If, however, the Scheme is inapplicable and the mechanism for payment is not itself inadequate for the purposes of Section 110 of the Act, there is then a necessity to imply a term that there is a continued entitlement to interim payments to prevent the employer/wrongdoer benefitting from his breach of contract.
The term is frequently implied by the Courts into building contracts that the employer will not hinder or prevent the contractor from completing his works by the agreed completion date. It would be strange if the Courts would imply such a term out of obviousness or business efficacy (the tests recently upheld by the Supreme Court in Marks & Spencer plc v PNB Paribas) but not imply a term that interim payments should be continued to alleviate the employer’s culpable delay.
Relevant Events
3. A delay may occur for which an extension of time is required to be granted.
The JCT Design and Build 2011 Form of Contract which was employed in the Grove case expressly contemplates delay and allows for a number of relevant events which would entitle the contractor to an extension of time. The contract mechanisms provide additionally for increasing the price by additional preliminaries, reflecting the extension of time granted. The contract mechanisms also provide for loss and expense to be paid for disturbance occasioned by the delay but not otherwise paid for.
The existence of these provisions and mechanisms for supplemental payments highlights:
a) That there is an inadequacy in the payment regime to the extent that there is not also a mechanism for continuing interim payments into the extended period.
b) Alternatively, if there is no inadequacy because the parties are free to agree but have not agreed a mechanism for continuing payment, then an implied term is to be inferred so that the payee is not excluded from cashflow by a circumstance which entitles him to additional payments – at least where the relevant event is in the employer’s control and the employer benefits from that delay by getting continued works without having to make further continued payments.
Summary
The difficulty with the judgment in the Grove case is that:
a) It assumes that an innocent party to a contract who agrees a completion date in good faith must anticipate the other party’s contingent or future breach or else be held to have agreed a mechanism for payment which is adequate, even though he innocently suffers from that breach where it delays the project. It is strongly arguable that parties to a contract are entitled to proceed on the basis that the contract will be honoured. The bargain is made and the price agreed on this basis. If the payee had to anticipate the payer’s every breach, the risk and the price may be very different.

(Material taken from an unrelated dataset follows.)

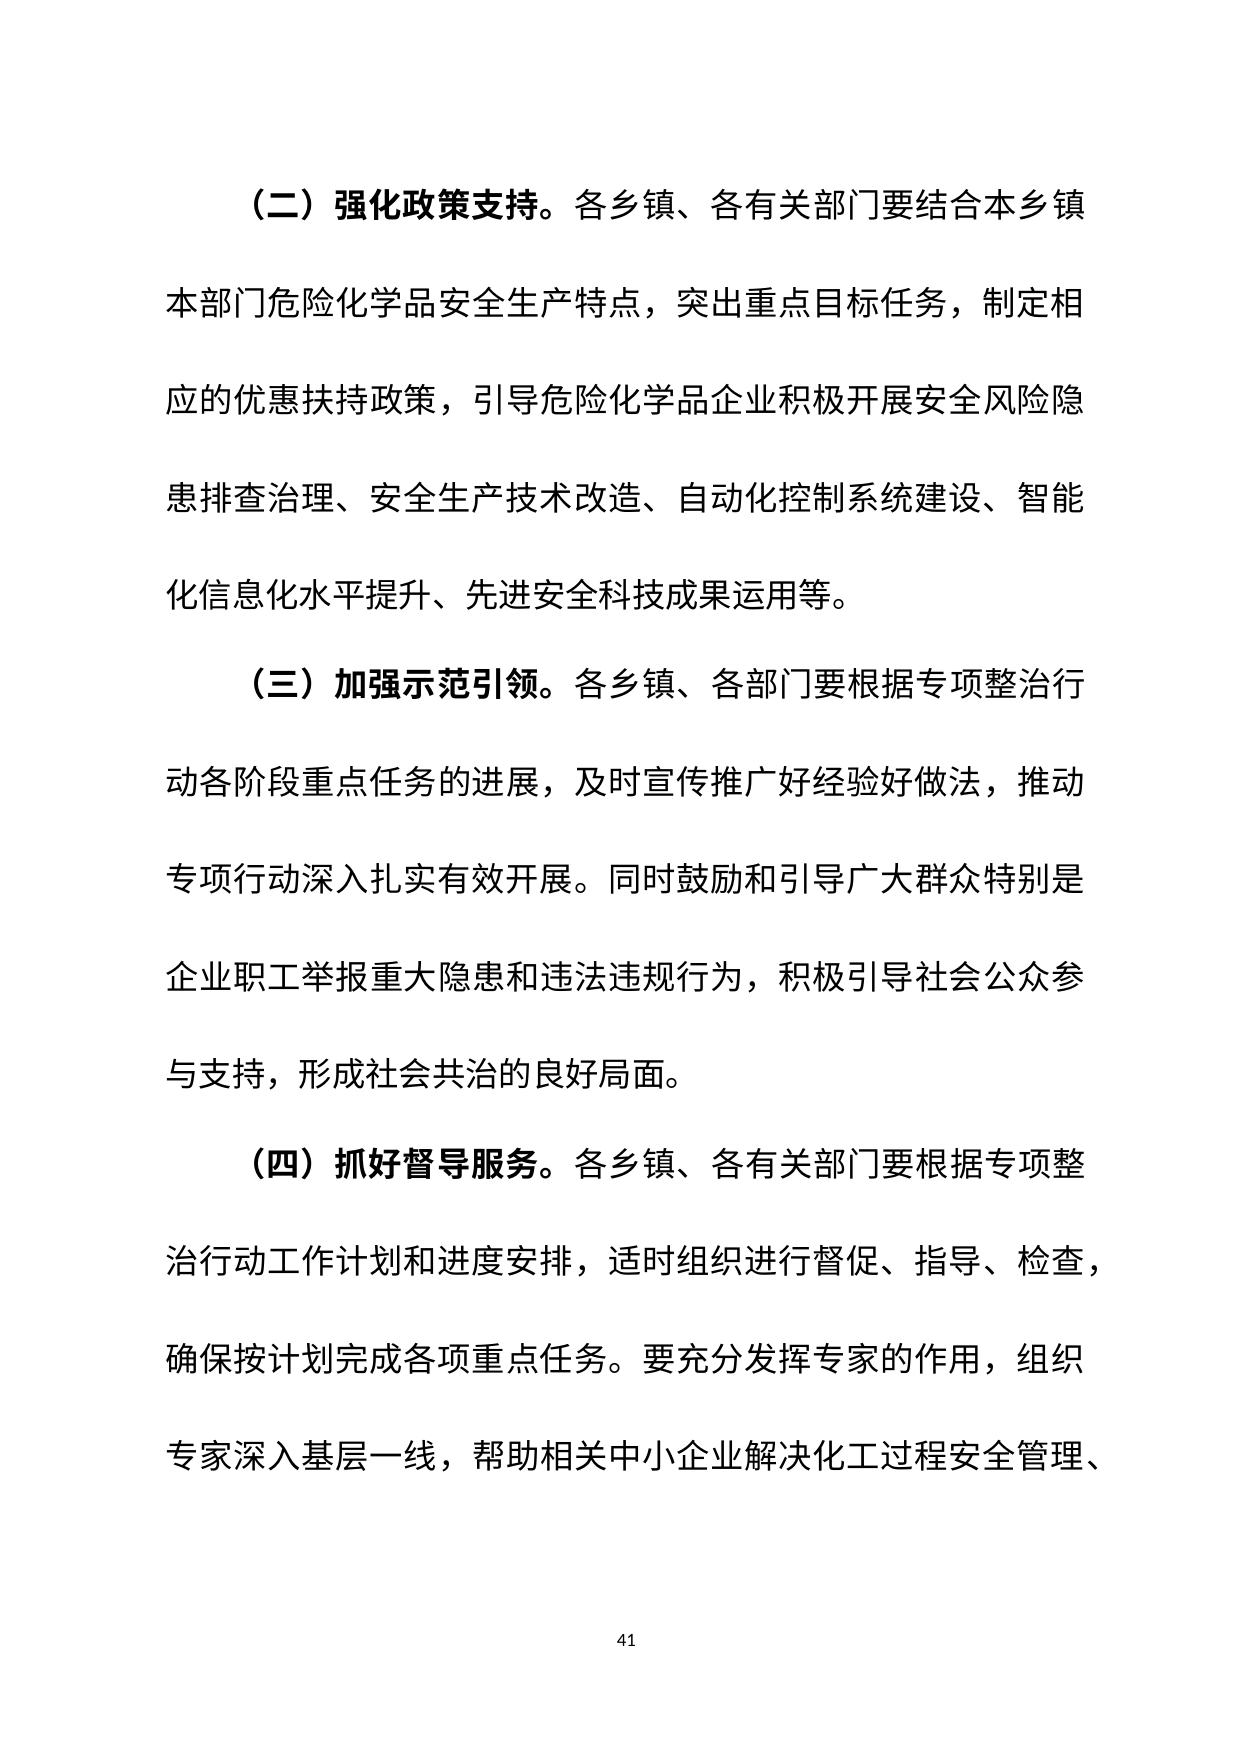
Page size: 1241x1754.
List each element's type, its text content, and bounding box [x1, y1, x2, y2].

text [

b) It fails to take into account that the application of the Scheme to a contract occurs not only where the parties fail to agree the amount, intervals and circumstances of payment but also where they provide a mechanism for determining what payments become due and when, which is inadequate.
c) It also fails to recognise that the mechanism for determining what payments become due and when may be adequate in the event that both parties comply with the contract but become inadequate where one party breaches the terms of the contract and then seeks to exploit the mechanism so as to benefit from his own breach.